I have a question for Malte and/or David.
I am reading your book, which I find extraordinarily interesting and clear.
However, there's a linguistic/historical point in your book that puzzles me.
You cite Owen 1849 as writing that it is difficult to understand what is the Bedeutung of general homology. I think I can understand what he is talking about, except that I need to refer to Frege, who distinguished the Sinn and the Bedeutung (the sens and denotation of Russell or the intension and extension of Carnap) only some years after (his very famous paper Über Sinn und Bedeutung is from 1892. Do you know why Owen used this very particular German word, or if the distinction between Sinn and Bedeutung had been discussed before?
thanks, and sorry if my comment is not in the right place...

David Williams said...

In his explanation for the use of the German word Bedeutung, Owen writes the following (On the Nature of Limbs, p. 1):

“A German anatomist, addressing an audience of his countrymen, would feel none of the difficulty which I experienced. His language, rich in the precise expression of philosophical abstractions, would instantly supply him with the word for the idea he meant to convey; and that word would be Bedeutung.”
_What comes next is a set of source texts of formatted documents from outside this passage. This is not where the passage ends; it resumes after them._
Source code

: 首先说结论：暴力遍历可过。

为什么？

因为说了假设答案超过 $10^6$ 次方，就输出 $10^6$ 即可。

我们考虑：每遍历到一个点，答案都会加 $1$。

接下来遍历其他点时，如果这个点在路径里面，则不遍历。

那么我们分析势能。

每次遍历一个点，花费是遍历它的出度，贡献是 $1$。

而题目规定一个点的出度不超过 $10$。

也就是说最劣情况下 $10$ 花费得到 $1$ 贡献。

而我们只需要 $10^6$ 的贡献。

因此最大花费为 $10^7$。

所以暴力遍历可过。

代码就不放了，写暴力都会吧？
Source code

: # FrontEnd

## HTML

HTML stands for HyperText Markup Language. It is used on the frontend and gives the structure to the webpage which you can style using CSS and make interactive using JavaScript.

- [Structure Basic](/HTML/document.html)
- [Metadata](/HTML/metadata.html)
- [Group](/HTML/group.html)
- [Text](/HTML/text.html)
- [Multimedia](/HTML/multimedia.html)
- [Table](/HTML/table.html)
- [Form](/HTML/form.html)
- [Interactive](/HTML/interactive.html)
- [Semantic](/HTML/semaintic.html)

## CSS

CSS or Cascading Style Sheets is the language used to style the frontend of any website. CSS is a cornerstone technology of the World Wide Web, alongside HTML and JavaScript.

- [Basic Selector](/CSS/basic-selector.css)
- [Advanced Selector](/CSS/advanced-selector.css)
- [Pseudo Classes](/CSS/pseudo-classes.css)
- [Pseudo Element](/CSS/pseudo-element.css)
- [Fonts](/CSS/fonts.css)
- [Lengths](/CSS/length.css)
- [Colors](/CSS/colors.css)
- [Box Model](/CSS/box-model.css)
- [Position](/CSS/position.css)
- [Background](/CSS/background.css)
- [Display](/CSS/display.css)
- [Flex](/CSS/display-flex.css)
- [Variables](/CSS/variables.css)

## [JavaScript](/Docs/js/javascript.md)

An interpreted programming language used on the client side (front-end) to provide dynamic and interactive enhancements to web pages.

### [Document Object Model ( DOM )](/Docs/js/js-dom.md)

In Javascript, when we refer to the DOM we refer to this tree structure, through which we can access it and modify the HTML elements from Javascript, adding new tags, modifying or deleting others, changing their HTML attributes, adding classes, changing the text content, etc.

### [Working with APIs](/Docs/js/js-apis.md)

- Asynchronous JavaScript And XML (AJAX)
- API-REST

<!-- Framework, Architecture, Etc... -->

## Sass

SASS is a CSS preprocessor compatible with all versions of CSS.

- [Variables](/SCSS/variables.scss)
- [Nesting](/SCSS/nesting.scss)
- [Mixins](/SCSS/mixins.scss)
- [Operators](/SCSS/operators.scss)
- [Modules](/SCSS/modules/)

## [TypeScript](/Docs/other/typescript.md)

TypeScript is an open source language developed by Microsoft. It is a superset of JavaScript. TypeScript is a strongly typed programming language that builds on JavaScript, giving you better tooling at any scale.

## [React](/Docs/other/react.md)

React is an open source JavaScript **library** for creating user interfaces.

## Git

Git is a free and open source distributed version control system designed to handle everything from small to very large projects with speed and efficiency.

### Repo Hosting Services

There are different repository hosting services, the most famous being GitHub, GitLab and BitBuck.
Thus Owen uses Bedeutung for ‘signification’ and ‘nature’ to express ‘essential’ similarity. But his difficulty was introducing ideas relating to German anatomy. So this was his source.

Anonymous said...

Isn't cladistic analysis also based on similarity, i.e. co-occurence of the "same" feature in two organisms? It's just that you decide at the end of it to chuck out the similarities which conflict with the best nesting pattern. Cladistic analysis is just a different kind of similarity analysis which manipulates the matrix data in a particular way that happens to fit theoretical expectation from evolutionary theory. Isn't it just a distance method that happens to use 1-norm Minkowski distance?

Malte C. Ebach said...

Some 'cladistic' methods are phenetic.

The problem lies in the definition and usage of the term 'cladistic'.